Stored data entries:
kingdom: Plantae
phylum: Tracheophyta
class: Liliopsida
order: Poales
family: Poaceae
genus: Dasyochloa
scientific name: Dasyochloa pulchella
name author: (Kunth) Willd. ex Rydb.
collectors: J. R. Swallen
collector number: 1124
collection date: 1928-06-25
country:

--- What you will do ---
Rewrite every line of the items above as a numbered list, skipping any blank lines.

--- Task answer ---
1. kingdom: Plantae
2. phylum: Tracheophyta
3. class: Liliopsida
4. order: Poales
5. family: Poaceae
6. genus: Dasyochloa
7. scientific name: Dasyochloa pulchella
8. name author: (Kunth) Willd. ex Rydb.
9. collectors: J. R. Swallen
10. collector number: 1124
11. collection date: 1928-06-25
12. country:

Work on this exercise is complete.